For the purpose of creating a condition while recursively iterating over a JSON object, I'm trying to find a clean way to differentiate different object types.
Consider this:
var aJSON = {"foo" : 1, "bar" : 2};
var anArray = [1,2,3,4,5];
var aDate = new Date('2013-03-10T02:00:00Z');
var anISODate = user.timesTheyLoggedIn[0] // comes from MongoDB
console.log(typeof aJSON); // object
console.log(typeof anArray); // object
console.log(typeof aDate); // object
console.log(typeof anISODate); // object
All types of objects are 'objects' with no more info.
For now, my use case only requires detecting an ISODate object, so I'm taking advantage of ISODate objects having a resetTime function to differentiate them from others, like so:
if (typeof(val) === "object" && val.resetTime === undefined) { //do stuff...

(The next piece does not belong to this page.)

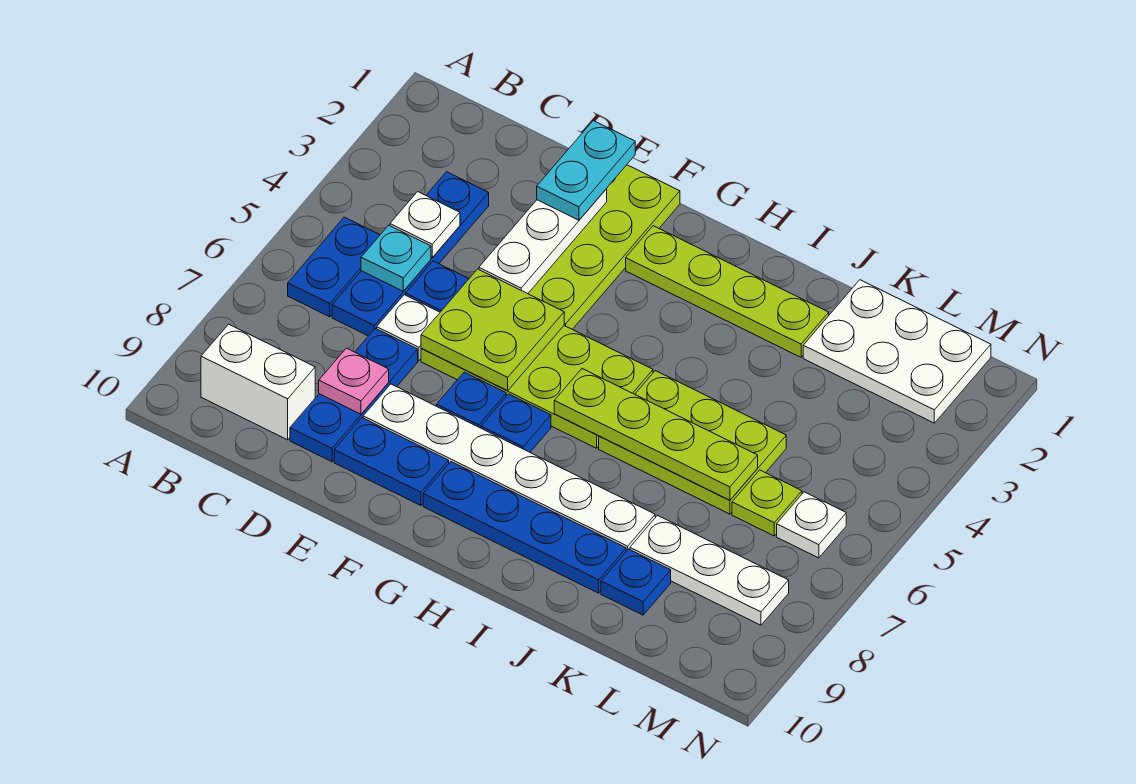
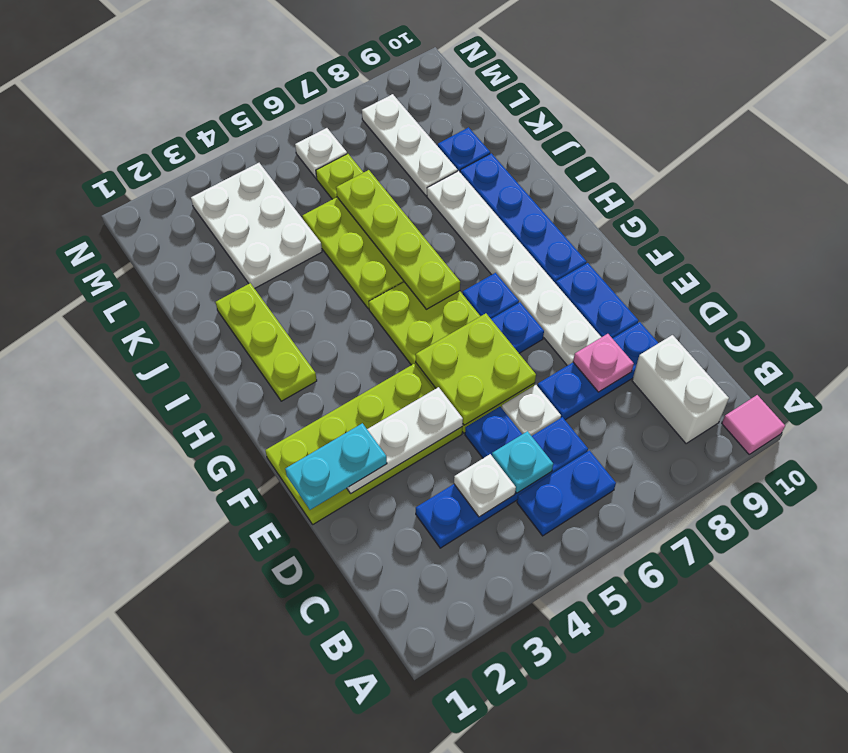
none -> pink 1x1 tile [722,395,785,454]
lime 1x4 plate [626,226,829,357] -> lime 1x3 plate [216,283,317,401]
white 2x3 plate [803,280,991,423] -> white 2x3 plate moved to [191,163,322,289]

But there must be a cleaner, better way to detect what kind of object an object is, a val.isArray() kinda thing...
How would do it?
PS: "different object types" is in quotes because there really is only one object type in JS, right?
If they are a class, like Date, you can use instanceof like so:
(new Date() instanceof Date)
Which evaluates to true.
The same can be applied to arrays as long as you don't use iframes:
([] instanceof Array)
But you have to find your own way for types that aren't classes.
If you don't have to stick to plain JavaScript, you could switch to Typescript, where you can also describe types.